An 11-pound meteorite that slammed into eastern China two decades ago offers strong new evidence that a massive stellar blast helped shape the evolution of our infant solar system.
A team of Chinese and American researchers found the chemical fingerprint of a radioactive variety of chlorine—chlorine-36—embedded within a pocket of the Ningqiang meteorite. The element—which doesn’t exist in today’s solar system but can be traced through its decay product, sulfur-36—can be created two ways. The first requires a supernova, “which, during the process of exploding itself all over the place, forms these weird isotopes,” says cosmochemist Laurie Leshin of Arizona State University, who worked on the study. Alternatively, strong radiation streaming off the sun when it was young could have reacted with gas and dust nearby, triggering nuclear reactions that created chlorine-36 and other isotopes.

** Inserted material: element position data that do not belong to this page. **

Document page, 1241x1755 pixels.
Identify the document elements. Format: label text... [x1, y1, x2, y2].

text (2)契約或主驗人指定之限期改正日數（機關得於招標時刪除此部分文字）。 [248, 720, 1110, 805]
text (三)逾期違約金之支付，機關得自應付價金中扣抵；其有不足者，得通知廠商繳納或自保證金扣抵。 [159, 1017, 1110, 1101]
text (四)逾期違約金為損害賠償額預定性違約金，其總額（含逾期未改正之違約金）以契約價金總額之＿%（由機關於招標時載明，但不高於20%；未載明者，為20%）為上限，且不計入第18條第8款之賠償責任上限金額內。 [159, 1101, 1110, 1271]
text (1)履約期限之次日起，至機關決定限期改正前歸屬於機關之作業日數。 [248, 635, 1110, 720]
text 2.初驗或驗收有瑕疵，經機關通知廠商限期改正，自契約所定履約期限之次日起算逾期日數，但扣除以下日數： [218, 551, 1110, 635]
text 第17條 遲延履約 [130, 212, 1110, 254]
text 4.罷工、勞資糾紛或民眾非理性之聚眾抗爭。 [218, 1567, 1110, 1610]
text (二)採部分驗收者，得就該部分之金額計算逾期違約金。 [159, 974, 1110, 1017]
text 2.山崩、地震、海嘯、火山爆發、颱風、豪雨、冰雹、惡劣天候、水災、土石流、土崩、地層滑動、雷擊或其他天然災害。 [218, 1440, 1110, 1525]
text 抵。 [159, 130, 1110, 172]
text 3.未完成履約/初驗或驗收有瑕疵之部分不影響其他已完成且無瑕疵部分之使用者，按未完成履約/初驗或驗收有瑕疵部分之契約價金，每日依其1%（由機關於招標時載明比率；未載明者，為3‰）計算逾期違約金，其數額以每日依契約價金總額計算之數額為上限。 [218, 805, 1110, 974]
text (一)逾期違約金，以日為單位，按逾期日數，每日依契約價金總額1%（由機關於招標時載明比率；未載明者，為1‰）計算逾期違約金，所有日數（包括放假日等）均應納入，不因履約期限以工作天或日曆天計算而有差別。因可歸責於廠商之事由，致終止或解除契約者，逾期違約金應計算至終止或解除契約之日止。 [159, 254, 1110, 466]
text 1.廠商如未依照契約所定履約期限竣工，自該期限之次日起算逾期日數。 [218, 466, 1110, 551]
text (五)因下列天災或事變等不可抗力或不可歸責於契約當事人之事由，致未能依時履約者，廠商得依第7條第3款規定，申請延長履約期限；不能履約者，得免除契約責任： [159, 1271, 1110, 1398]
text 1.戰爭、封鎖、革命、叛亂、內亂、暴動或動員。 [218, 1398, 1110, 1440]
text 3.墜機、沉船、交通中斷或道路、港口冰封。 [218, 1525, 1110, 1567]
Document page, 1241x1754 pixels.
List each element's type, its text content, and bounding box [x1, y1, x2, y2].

Researchers favored the second explanation, figuring that a supernova close to our budding solar system would have blasted our sun and its protoplanetary disk into bits. Computer modeling, however, shows that an explosion in our neighborhood could have shrunk the disk but not necessarily destroyed it. The chlorine-36 fingerprint in the meteorite adds weight to the supernova camp. While chlorine-36 could have formed near the young sun, been transported hundreds of
millions of miles out to the asteroid belt, and then returned in a meteorite, Leshin says that idea is “basically a completely implausible scenario. The only way to do this is with a supernova that sprinkled the whole solar system with stuff, out where the asteroids formed.”